Start of Available records

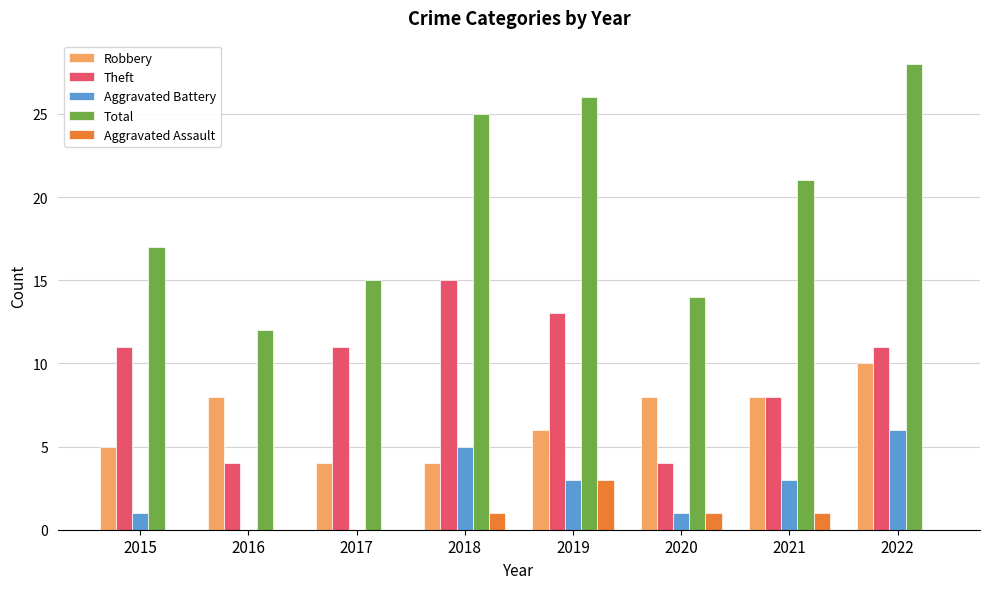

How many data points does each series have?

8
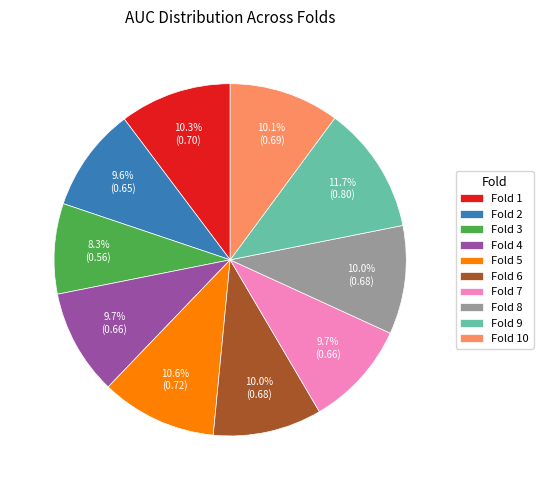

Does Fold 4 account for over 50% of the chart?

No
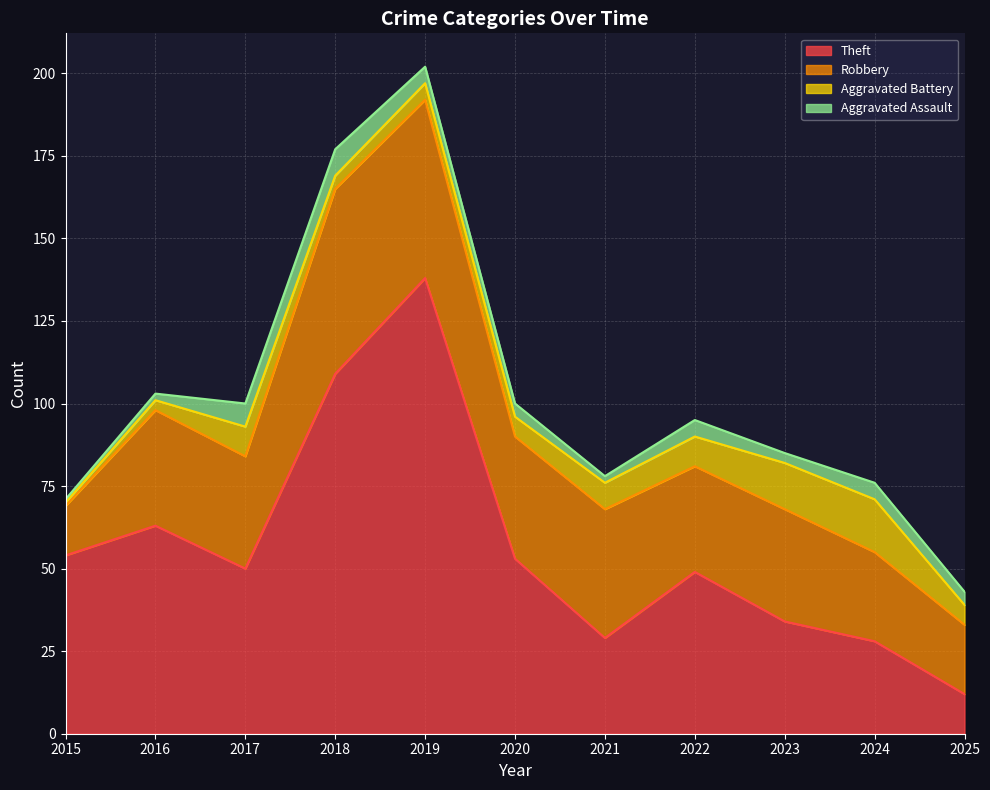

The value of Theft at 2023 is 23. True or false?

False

End of Available records

§ What the exercise asks:
Convert the lines of the rows above into a numbered list, omitting blank lines and leaving the pictures out.

§ Result of this task:
1. How many data points does each series have?
2. 8
3. Does Fold 4 account for over 50% of the chart?
4. No
5. The value of Theft at 2023 is 23. True or false?
6. False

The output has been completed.